The line containing "EKONOMI & BISNIS" marks where copying starts, so set down that line and each one after it exactly, through the end of the records.
++++ INFORMATION SHOWN ++++
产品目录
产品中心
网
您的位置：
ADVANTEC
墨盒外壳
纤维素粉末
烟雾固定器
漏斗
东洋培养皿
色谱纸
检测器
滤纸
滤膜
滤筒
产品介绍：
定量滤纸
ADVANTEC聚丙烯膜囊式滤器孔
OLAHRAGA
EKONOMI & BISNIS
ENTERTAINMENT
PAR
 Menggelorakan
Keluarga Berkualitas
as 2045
++++
▸ **EXERCISE RESULT**
EKONOMI & BISNIS
ENTERTAINMENT
PAR
 Menggelorakan
Keluarga Berkualitas
as 2045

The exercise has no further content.